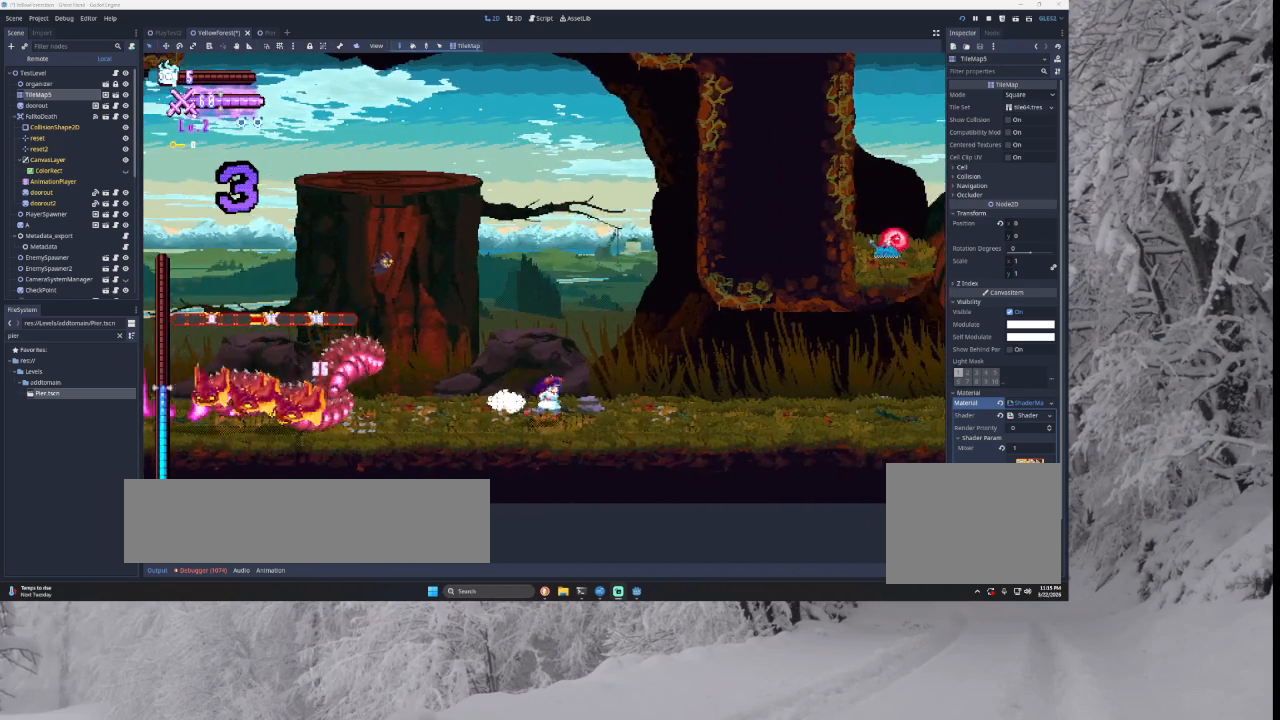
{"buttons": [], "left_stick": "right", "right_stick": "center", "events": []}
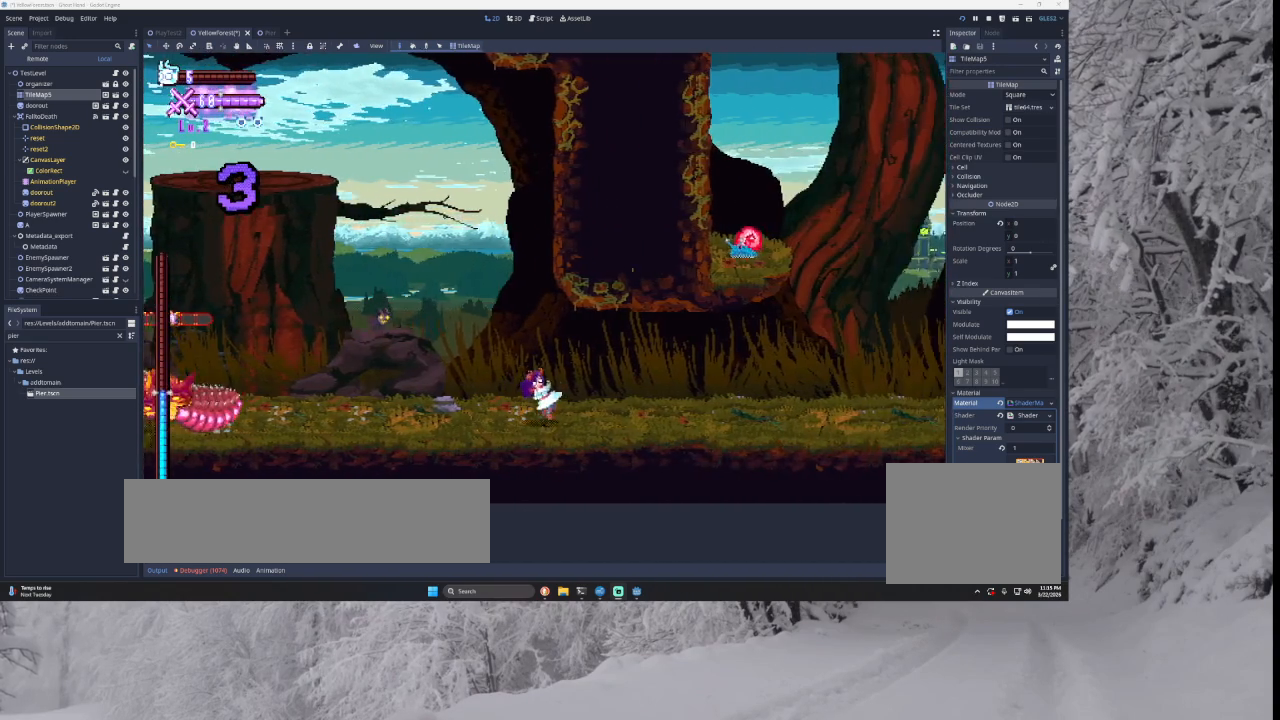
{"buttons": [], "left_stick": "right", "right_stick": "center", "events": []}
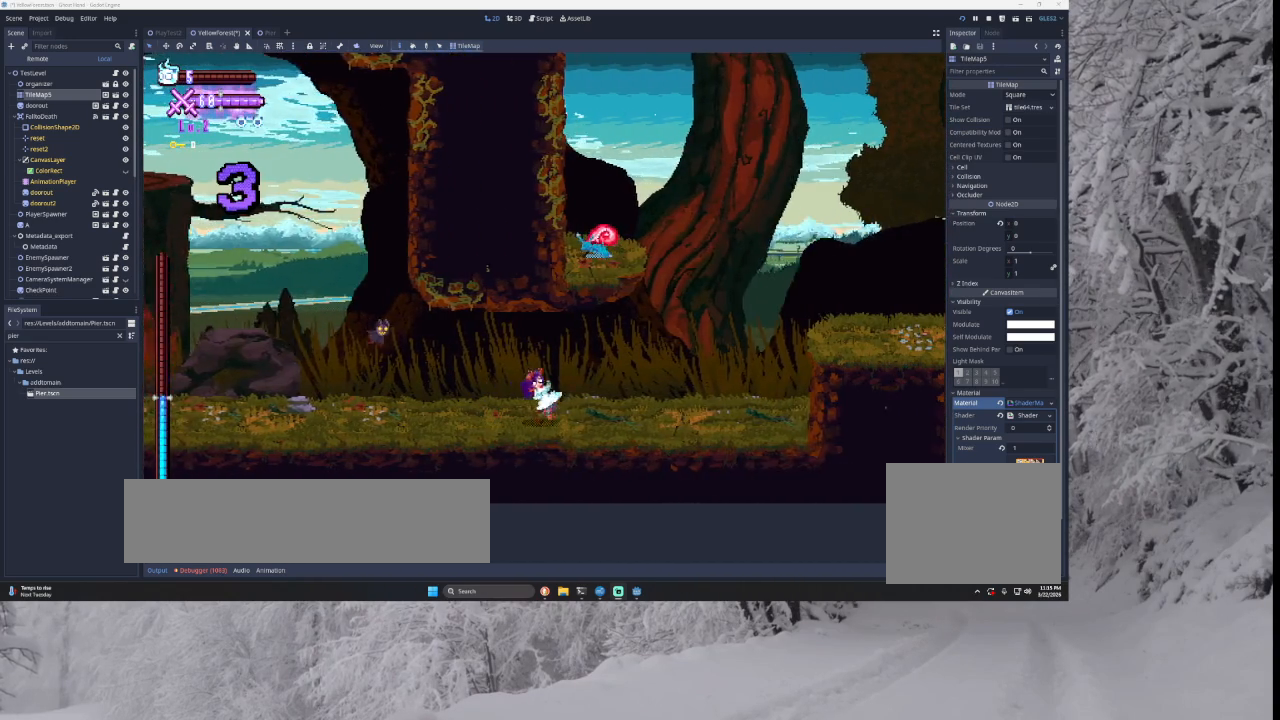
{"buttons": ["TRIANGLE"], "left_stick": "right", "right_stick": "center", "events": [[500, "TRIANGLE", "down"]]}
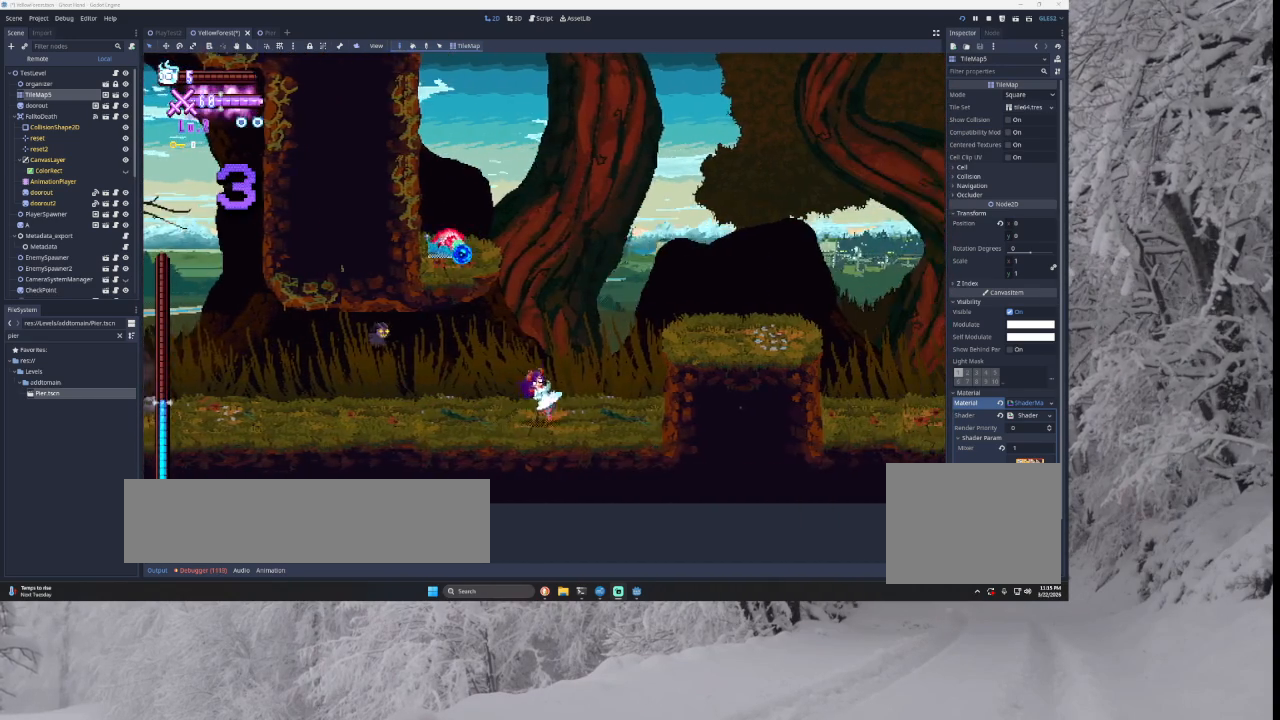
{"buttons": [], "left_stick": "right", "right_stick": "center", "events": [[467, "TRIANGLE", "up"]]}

______

For each line above that contains the word "TRIANGLE", make a copy.

{"buttons": ["TRIANGLE"], "left_stick": "right", "right_stick": "center", "events": [[500, "TRIANGLE", "down"]]}
{"buttons": [], "left_stick": "right", "right_stick": "center", "events": [[467, "TRIANGLE", "up"]]}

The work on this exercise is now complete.